Amy bursts with love for her family. She has a deep capacity for emotion. She quotes poetry and loves music, from Tchaikovsky to a rousing chorus of Oh Oh Antonio at the pub (with Jim when he returns from his Sunday liaison). Brian is a nice young man, a factory worker who takes part in debates at the club and plays jazz records with his new girlfriend. Jim is the one who seems to lack an inner life. He feels stuck. He’s unhappy. He can’t move on, make a change. (He could, of course, in relation to his job at least. Employment was high and there were plenty of opportunities in late 1950s’ UK.) And the implication, from Georgie at least, is that this is Amy’s fault. With the right woman behind him, Jim could make something of himself.
Crisis summit
The crisis comes when Jim succumbs to Georgie and tells Amy he’s leaving. Utterly distraught, she requests a summit meeting of the three of them, and embarks on a series of heart-rending preparations. She pawns her engagement ring to raise some cash, and goes to a hairdresser for a shampoo and set. But it’s raining, and she hasn’t got an umbrella or head-covering, and the do is ruined. She unearths her best dress, but it rips when she tries to get it on. She buys a half-bottle of whisky for Jim, but ends up drinking most of it herself and getting very drunk.
But in her confrontation with Georgie, Amy comes into her own. She manages to take the moral high ground in a firm and non-aggressive way. She speaks from the knowledge of twenty years of marriage. She knows a million things about him to Georgie’s thousand. She says her rival didn’t have the strength to leave him alone. Through the scene, Amy grows in stature and finds her voice. She orders Jim and Georgie to leave, and off they go.

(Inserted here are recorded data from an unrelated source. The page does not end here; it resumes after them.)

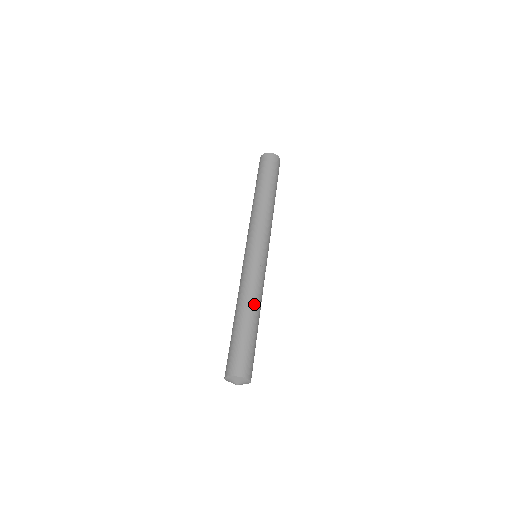
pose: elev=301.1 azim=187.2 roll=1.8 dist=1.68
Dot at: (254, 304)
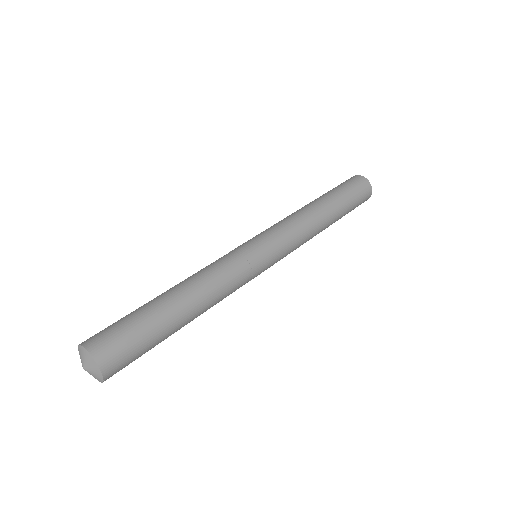
Dot at: (200, 294)
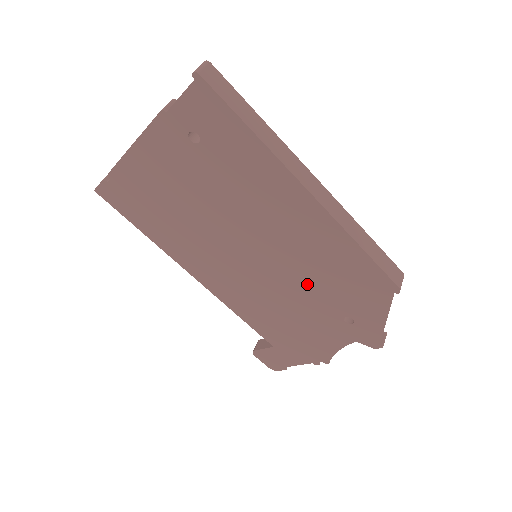
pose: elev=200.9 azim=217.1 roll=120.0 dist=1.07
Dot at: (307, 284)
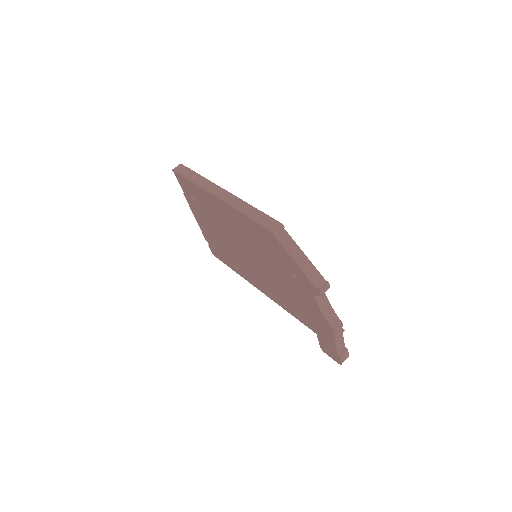
Dot at: (267, 259)
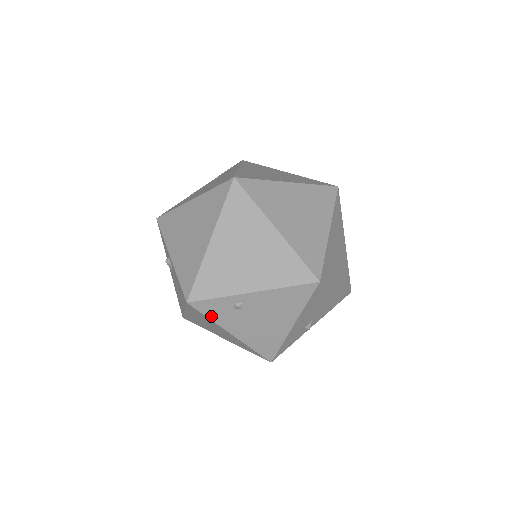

But Jim can’t do it. He comes back, to live a changed life with Amy. She says she doesn’t want his money, she’ll get a job. And, in a gesture which brings to mind the little girl in Wives and Lovers, she’ll get rid of her shabby dressing gown…

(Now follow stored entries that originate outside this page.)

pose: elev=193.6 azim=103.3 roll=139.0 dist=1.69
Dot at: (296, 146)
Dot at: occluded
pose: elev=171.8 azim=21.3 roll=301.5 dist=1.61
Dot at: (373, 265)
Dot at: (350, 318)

We’ve come a long way since 1957, but questions of gender politics and the division of domestic labour still occupy us. And some perceptions of women are so ingrained that we hardly notice they are there. Some of the words commentators have used to describe Amy in the film include frowzy, frumpy, dowdy, slatternly. A bit judgey, eh?
Understanding a hidden dimension
But there’s one major change that has happened in the decades since the film’s release. What we may see as a significant aspect of Jim and Amy’s marriage is almost slipped in to the dialogue. Ted Willis wanted to write about ordinary people fumbling their way through tiny tragedies. So the tragedy of a child who dies in infancy isn’t revealed with great drama.
But when you absorb the momentous nature of this event, you start to relate it to the couple’s present lives. You feel that both Jim and Amy are suffering from feelings they can’t express. Amy’s fierce love for her husband and son acquires another dimension. And you feel there are ways of framing her erratic, hyped-up behaviour which show understanding rather than disapproval.
And Jim, poor Jim, the least likely man ever to have two women fighting over him, how might we view him? Depression is a word which comes to mind. And he knows something is wrong with him. He’s not stupid. He tells Georgie she fell for him because she was ready to fall for someone. He knows they would never last. And she has no real insight into what is troubling him, but puts it down to Amy’s extreme scattiness. Jim may well have rejected offers of counselling or therapy. He may well have scoffed at the idea of talking about grief and loss, or exploring emotional matters with other men.
But as for Amy, she might have done all right. With support, medical and other, she might have come to a calmer place while still maintaining the emotional vibrancy that enhanced her life.
Her cooking though is probably a lost cause. Who cares? Turn the radio up and dance to the music.